TASK DESCRIPTION: In the lines below, swap every occurrence of "registration" for "scan" and leave everything else unchanged.

INPUT DATA:
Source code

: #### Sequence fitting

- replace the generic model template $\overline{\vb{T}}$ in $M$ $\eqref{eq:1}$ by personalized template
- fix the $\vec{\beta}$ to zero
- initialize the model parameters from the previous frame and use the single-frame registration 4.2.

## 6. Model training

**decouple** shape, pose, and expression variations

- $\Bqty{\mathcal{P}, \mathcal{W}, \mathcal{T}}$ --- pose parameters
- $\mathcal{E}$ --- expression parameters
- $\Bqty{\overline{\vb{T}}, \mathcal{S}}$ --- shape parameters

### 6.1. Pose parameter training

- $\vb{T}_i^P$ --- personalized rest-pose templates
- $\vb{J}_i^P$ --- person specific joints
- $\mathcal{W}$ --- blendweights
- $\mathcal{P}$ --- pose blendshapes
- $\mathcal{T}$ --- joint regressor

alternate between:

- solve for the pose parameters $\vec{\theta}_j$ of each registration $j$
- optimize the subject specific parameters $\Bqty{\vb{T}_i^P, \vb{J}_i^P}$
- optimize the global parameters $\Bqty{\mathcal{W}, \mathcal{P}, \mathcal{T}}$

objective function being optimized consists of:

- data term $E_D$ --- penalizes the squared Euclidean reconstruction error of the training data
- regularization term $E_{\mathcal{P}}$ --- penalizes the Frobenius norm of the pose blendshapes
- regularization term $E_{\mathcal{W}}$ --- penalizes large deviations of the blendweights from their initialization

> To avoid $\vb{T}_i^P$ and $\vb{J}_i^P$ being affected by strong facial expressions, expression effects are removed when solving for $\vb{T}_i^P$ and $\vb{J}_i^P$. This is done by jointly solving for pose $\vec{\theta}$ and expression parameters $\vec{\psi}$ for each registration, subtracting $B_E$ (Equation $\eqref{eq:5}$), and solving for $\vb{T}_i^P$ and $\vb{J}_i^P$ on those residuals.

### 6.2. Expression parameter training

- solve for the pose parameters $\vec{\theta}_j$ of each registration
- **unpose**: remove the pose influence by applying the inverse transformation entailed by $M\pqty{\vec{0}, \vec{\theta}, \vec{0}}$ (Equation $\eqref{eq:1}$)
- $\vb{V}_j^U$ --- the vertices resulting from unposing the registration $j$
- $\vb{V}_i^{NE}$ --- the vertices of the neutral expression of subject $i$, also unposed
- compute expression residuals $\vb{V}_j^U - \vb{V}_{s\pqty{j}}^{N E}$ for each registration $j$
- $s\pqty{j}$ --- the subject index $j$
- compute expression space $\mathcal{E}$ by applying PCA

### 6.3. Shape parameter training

SOLUTION TO THE EXERCISE:
Source code

: #### Sequence fitting

- replace the generic model template $\overline{\vb{T}}$ in $M$ $\eqref{eq:1}$ by personalized template
- fix the $\vec{\beta}$ to zero
- initialize the model parameters from the previous frame and use the single-frame scan 4.2.

## 6. Model training

**decouple** shape, pose, and expression variations

- $\Bqty{\mathcal{P}, \mathcal{W}, \mathcal{T}}$ --- pose parameters
- $\mathcal{E}$ --- expression parameters
- $\Bqty{\overline{\vb{T}}, \mathcal{S}}$ --- shape parameters

### 6.1. Pose parameter training

- $\vb{T}_i^P$ --- personalized rest-pose templates
- $\vb{J}_i^P$ --- person specific joints
- $\mathcal{W}$ --- blendweights
- $\mathcal{P}$ --- pose blendshapes
- $\mathcal{T}$ --- joint regressor

alternate between:

- solve for the pose parameters $\vec{\theta}_j$ of each scan $j$
- optimize the subject specific parameters $\Bqty{\vb{T}_i^P, \vb{J}_i^P}$
- optimize the global parameters $\Bqty{\mathcal{W}, \mathcal{P}, \mathcal{T}}$

objective function being optimized consists of:

- data term $E_D$ --- penalizes the squared Euclidean reconstruction error of the training data
- regularization term $E_{\mathcal{P}}$ --- penalizes the Frobenius norm of the pose blendshapes
- regularization term $E_{\mathcal{W}}$ --- penalizes large deviations of the blendweights from their initialization

> To avoid $\vb{T}_i^P$ and $\vb{J}_i^P$ being affected by strong facial expressions, expression effects are removed when solving for $\vb{T}_i^P$ and $\vb{J}_i^P$. This is done by jointly solving for pose $\vec{\theta}$ and expression parameters $\vec{\psi}$ for each scan, subtracting $B_E$ (Equation $\eqref{eq:5}$), and solving for $\vb{T}_i^P$ and $\vb{J}_i^P$ on those residuals.

### 6.2. Expression parameter training

- solve for the pose parameters $\vec{\theta}_j$ of each scan
- **unpose**: remove the pose influence by applying the inverse transformation entailed by $M\pqty{\vec{0}, \vec{\theta}, \vec{0}}$ (Equation $\eqref{eq:1}$)
- $\vb{V}_j^U$ --- the vertices resulting from unposing the scan $j$
- $\vb{V}_i^{NE}$ --- the vertices of the neutral expression of subject $i$, also unposed
- compute expression residuals $\vb{V}_j^U - \vb{V}_{s\pqty{j}}^{N E}$ for each scan $j$
- $s\pqty{j}$ --- the subject index $j$
- compute expression space $\mathcal{E}$ by applying PCA

### 6.3. Shape parameter training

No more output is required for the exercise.